Passage:
• • •
Golden Globe Winner Martin McDonagh On ‘Three Billboards’, Strong Women, And Why Formulas Are “F–king Boring”

David Vintiner

Martin McDonagh took two trips to the stage at last night’s Golden Globe Awards, collecting the Best Screenplay and Best Motion Picture trophies as part of a 4-awards-strong haul for the movie that puts it in prime position as awards season trundles on. His dark horse contender, which previously won the coveted Audience Award at the Toronto Film Festival, tells the story of Mildred Hayes (Frances McDormand, who also won the Globe), a grieving mother whose frustrations towards the local police department spurs her into taking out billboards to criticize their inaction in the brutal rape and murder of her daughter.

Whether it’s the Los Angeles of Seven Psychopaths or the Bruges of In Bruges, British-Irish filmmaker McDonagh has always had a fascination with place. That’s true of his work as a playwright, too, where his plays are so much about where they’re set that they frequently reference location in the title; The Beauty Queen of Leenane, The Cripple of Inishmaan, A Behanding in Spokane. In Three Billboards, he magics the fictional town of Ebbing, Missouri out of thin air, falling back on his memory of traveling across America to create an eerily accurate picture of small-town life. Ahead of the Globes, McDonagh sat down to discuss the film that seems ever more likely for a Best Picture nod.
• • •
Dataset extract:
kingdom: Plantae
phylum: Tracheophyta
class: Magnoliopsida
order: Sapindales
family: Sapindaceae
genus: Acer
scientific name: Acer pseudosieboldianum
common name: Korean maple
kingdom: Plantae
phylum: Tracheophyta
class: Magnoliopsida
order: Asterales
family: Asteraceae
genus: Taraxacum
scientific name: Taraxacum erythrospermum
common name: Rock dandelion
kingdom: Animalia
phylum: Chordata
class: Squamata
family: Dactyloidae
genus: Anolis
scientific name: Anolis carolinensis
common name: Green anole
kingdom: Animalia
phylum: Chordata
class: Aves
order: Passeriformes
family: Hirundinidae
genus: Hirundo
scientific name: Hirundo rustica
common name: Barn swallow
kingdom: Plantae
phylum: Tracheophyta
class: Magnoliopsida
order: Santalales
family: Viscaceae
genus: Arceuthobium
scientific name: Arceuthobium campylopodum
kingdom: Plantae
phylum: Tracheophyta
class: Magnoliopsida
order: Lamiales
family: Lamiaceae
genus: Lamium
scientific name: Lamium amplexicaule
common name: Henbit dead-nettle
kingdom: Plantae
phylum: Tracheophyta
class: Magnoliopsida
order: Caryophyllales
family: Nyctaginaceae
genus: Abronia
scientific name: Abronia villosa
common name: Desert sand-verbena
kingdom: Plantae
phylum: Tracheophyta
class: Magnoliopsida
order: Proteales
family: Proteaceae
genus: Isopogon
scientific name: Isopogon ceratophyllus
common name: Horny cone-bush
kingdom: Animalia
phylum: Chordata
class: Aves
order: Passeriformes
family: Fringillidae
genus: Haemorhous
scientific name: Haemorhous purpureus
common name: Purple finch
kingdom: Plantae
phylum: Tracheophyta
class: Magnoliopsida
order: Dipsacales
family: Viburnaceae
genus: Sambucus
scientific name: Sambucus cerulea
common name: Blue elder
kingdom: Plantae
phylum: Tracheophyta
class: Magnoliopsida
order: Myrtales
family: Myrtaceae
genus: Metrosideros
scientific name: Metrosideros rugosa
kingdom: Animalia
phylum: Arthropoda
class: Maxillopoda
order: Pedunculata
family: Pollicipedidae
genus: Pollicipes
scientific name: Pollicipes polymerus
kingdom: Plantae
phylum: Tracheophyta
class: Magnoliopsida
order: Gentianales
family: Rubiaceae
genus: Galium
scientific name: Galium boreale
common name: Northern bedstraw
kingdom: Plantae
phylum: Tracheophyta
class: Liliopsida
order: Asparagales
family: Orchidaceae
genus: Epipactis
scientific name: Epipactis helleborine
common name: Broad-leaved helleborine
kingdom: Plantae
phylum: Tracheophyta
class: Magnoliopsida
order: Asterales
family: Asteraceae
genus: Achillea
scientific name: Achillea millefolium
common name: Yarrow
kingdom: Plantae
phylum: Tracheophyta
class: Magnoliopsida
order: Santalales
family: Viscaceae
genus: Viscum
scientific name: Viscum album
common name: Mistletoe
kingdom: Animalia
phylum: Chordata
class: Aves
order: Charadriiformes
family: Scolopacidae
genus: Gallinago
• • •
Reproduce word for word the part of the article about Martin McDonagh that opens with the words containing "Whether it’s the" and closes with "Best Picture nod.". The lines are separate material and have no connection to the article about Martin McDonagh.

Reply to the exercise:
Whether it’s the Los Angeles of Seven Psychopaths or the Bruges of In Bruges, British-Irish filmmaker McDonagh has always had a fascination with place. That’s true of his work as a playwright, too, where his plays are so much about where they’re set that they frequently reference location in the title; The Beauty Queen of Leenane, The Cripple of Inishmaan, A Behanding in Spokane. In Three Billboards, he magics the fictional town of Ebbing, Missouri out of thin air, falling back on his memory of traveling across America to create an eerily accurate picture of small-town life. Ahead of the Globes, McDonagh sat down to discuss the film that seems ever more likely for a Best Picture nod.